The New York Time's article, "Where are the Hardest Places to Live in the U.S.?" is an attempt to understand, at a county level, which areas of the country are "doing better" or "doing worse." The article uses six metrics which are averaged at the county level and then each county is ranked. The average of the six metric rankings is then used to give each county an overall score which weighs each of the six metrics equally. The metrics used are: education (percentage of residents with at least a bachelor's degree), median household income, unemployment rate, disability rate, life expectancy and obesity. This means that four of the metrics are essentially proxies for wealth and two are proxies for health.
The result, in my opinion, is a misleading map for three main reasons. The first, is that by making four of the six metrics economic and weighing each metric the same, you wind up with a map that essentially shows where people are rich versus where they are poor. This equates wealth with "doing better" and ignores other metrics like social connectivity or happiness proxies such as quality of life indexes or cost of living verse median income (they did try to include social mobility but lacked data for the whole country). Certainly, marking an area as the "hardest to live," as the title of the article suggests, while only considering income but not cost of living is misleading at best.
The outcome, is a heavy bias toward urban and suburban counties which tend to be where wealth agglomerates and results in what is essentially a population density map. The simple recreation of a population density map is a common phenomenon when using various kinds of spatial data. There are some exceptions, such as Wyoming (and other parts of the midWest and West), which shows up almost entirely as "doing better" despite having the lowest population and second lowest population density of any state. An interesting anomaly, but one that is given no analysis within the article. My guess is that these areas are propped up by recent booms in the oil and gas industry which has an outsized impact due to the otherwise low population rate in these areas.
The second way that this map is misleading is that it is aggregated to the county level. This misleads a reader into assuming than any given county is homogenous when in fact it may have large percentages of its population that are at both extremes for the metrics used. A dense city, for example, may show up as "doing better" despite having far more citizens on the low end of the spectrum than in many (less populated) counties marked as "doing worse." As a spatial tool it may be helpful in identifying parts of the country "doing better" or "doing worse," such as the Southeast which shows up largely as "doing worse." But as a tool to identify where larger amounts of the actual population are "doing better" or "doing worse" it fails.
The final reason the map is misleading has to do with some of the metrics used. For example, education (percentage of residents with at least a bachelor's degree) fails to consider whether or not a bachelor's degree is a pre-requisite for employment in the area. If employment is largely service or industrial work in a given area, then a high school or trade school diploma may be fully sufficient. It mistakenly assumes that all citizens need a bachelor's degree to "do better."
Another example is disability rate, the article uses it as an additional proxy for unemployment. However, high rates of disability do not necessarily equate to a problem with economic opportunity in the area, but rather could be the result of agglomeration of disabled persons due to the presence of specific infrastructure or services available to them. This phenomenon would surely show up more predominately on a per capita basis in less populated rural areas and be masked in high density urban ones.

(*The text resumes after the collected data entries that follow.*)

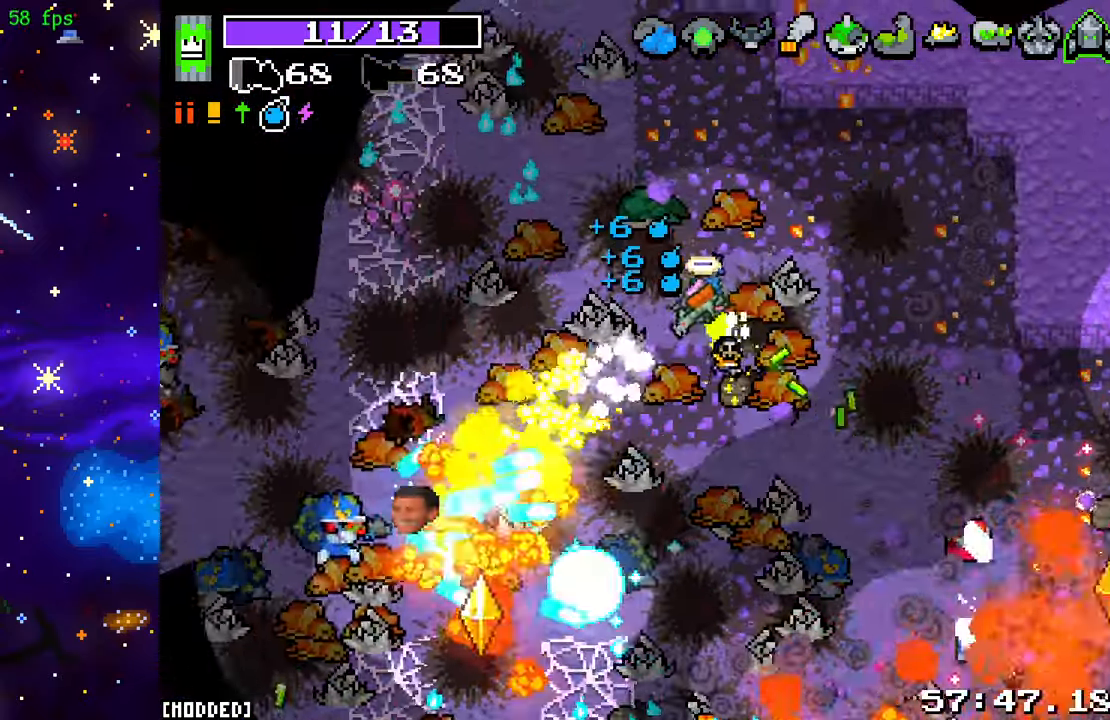
{"buttons": ["R2"], "left_stick": "up-left", "right_stick": "down-left", "events": [[167, "left_stick", "up-right"], [433, "left_stick", "up-left"]]}
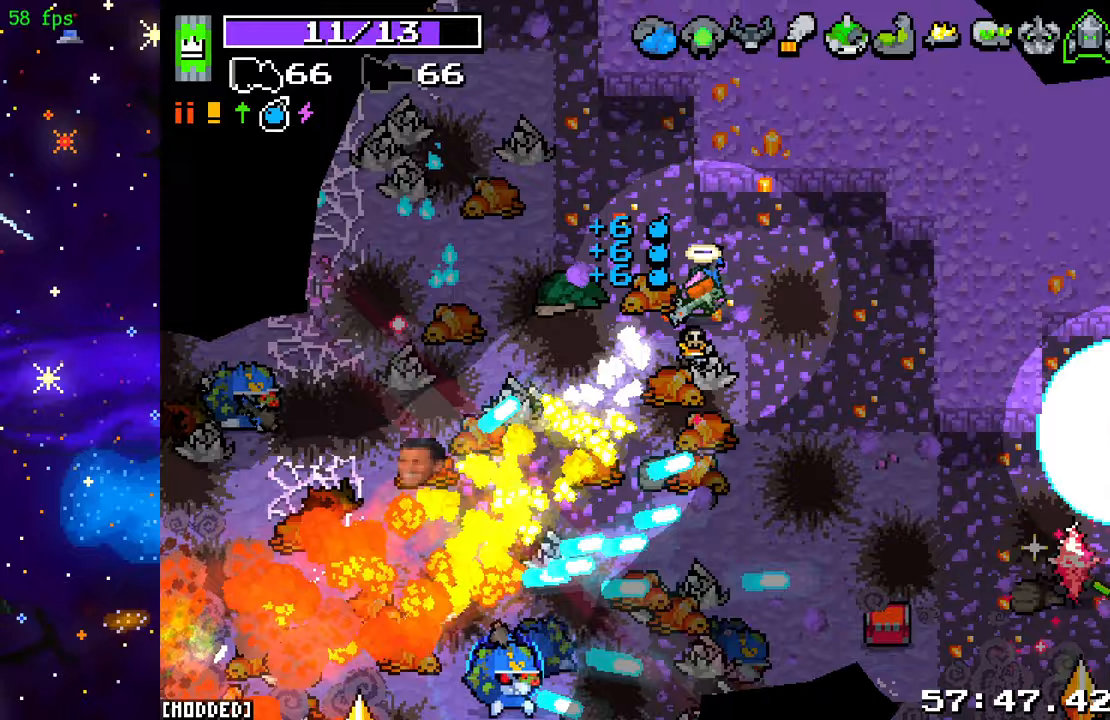
{"buttons": ["R2"], "left_stick": "up", "right_stick": "down-left", "events": [[200, "left_stick", "center"], [467, "left_stick", "up"]]}
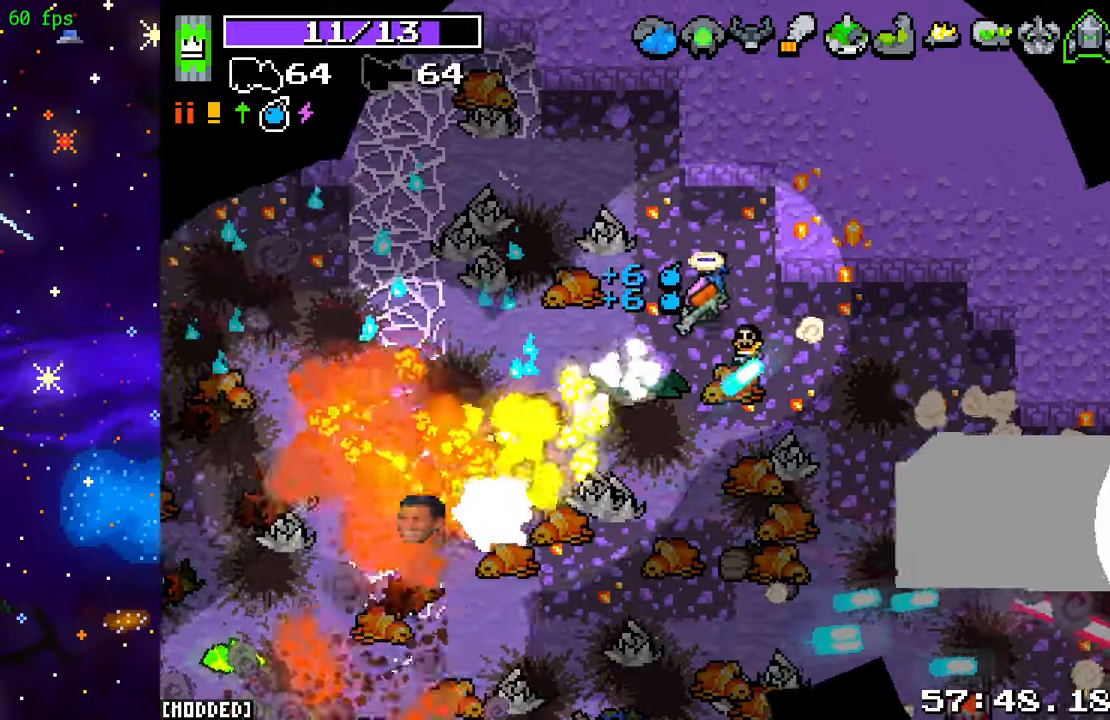
{"buttons": ["R2"], "left_stick": "center", "right_stick": "down", "events": [[33, "left_stick", "up-left"], [167, "left_stick", "center"], [300, "right_stick", "down"]]}
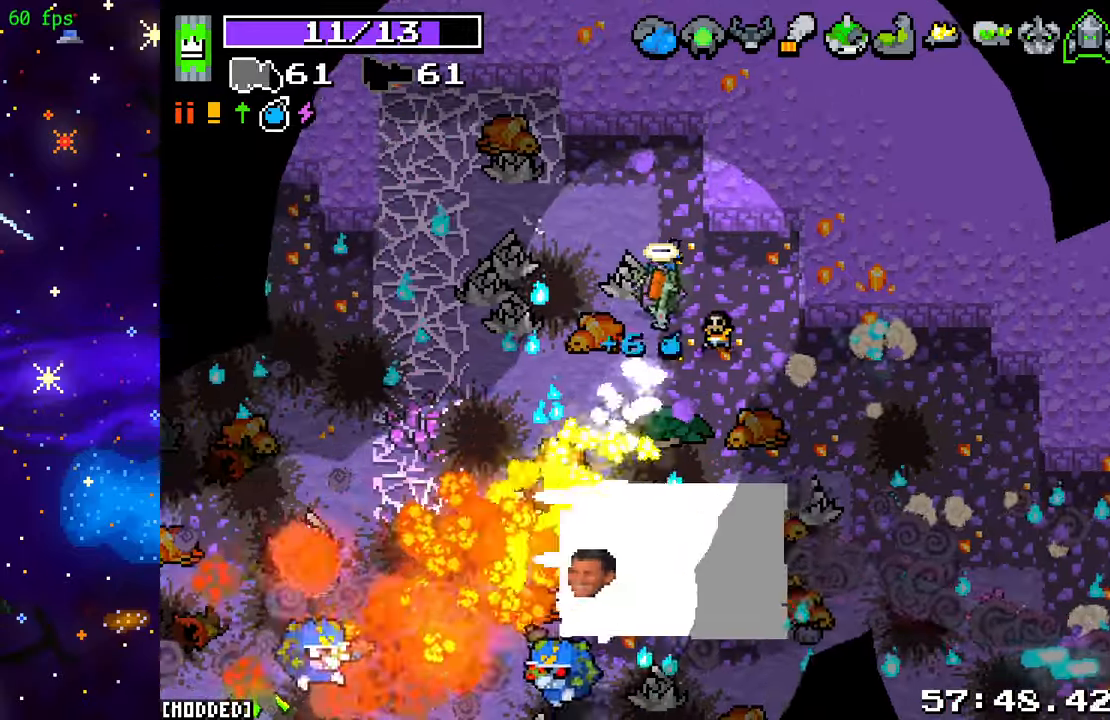
{"buttons": ["R2"], "left_stick": "down", "right_stick": "down-left", "events": [[200, "right_stick", "down-left"], [233, "left_stick", "up"], [317, "left_stick", "up-right"], [417, "left_stick", "center"], [483, "left_stick", "down"]]}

Similarly, life expectancy may be skewed due to a high rate of infant mortality, a serious problem, but one which is often attributed to lack of geographical proximity to healthcare services, which tends to be rural areas. However serious infant mortality may be, it might be the case that those who do not die during infancy live very long lives with a high quality of life years. Quality life years may be a better proxy for health than simply life expectancy, as it is possible to live longer, yet spend many of those years in very poor health.
In general, I found the attempt to visualize areas of the country that are "doing better" or "doing worse" to be relatively well done. The author clearly made an attempt to be comprehensive by using six metrics (and attempting to use more), and in terms of understanding large geographical swaths, like the Southeast, that may be "doing worse", I think it may achieve its goal.
However, I find any attempt to gain meaning at a smaller granularity, such as county or sub-county level to be misleading at best and potentially heavily biased toward rich urbanized areas as the only indicator of "doing better" at the expense of those who may choose a more rural lifestyle. I found the map element to be quite interesting, but the analysis within the text of the piece is not very substantive or meaningful considering the amount of work that went into the creation of the map. Simply listing statistics for various counties at the extremes of the scale is not a great guide to help readers unpack the information.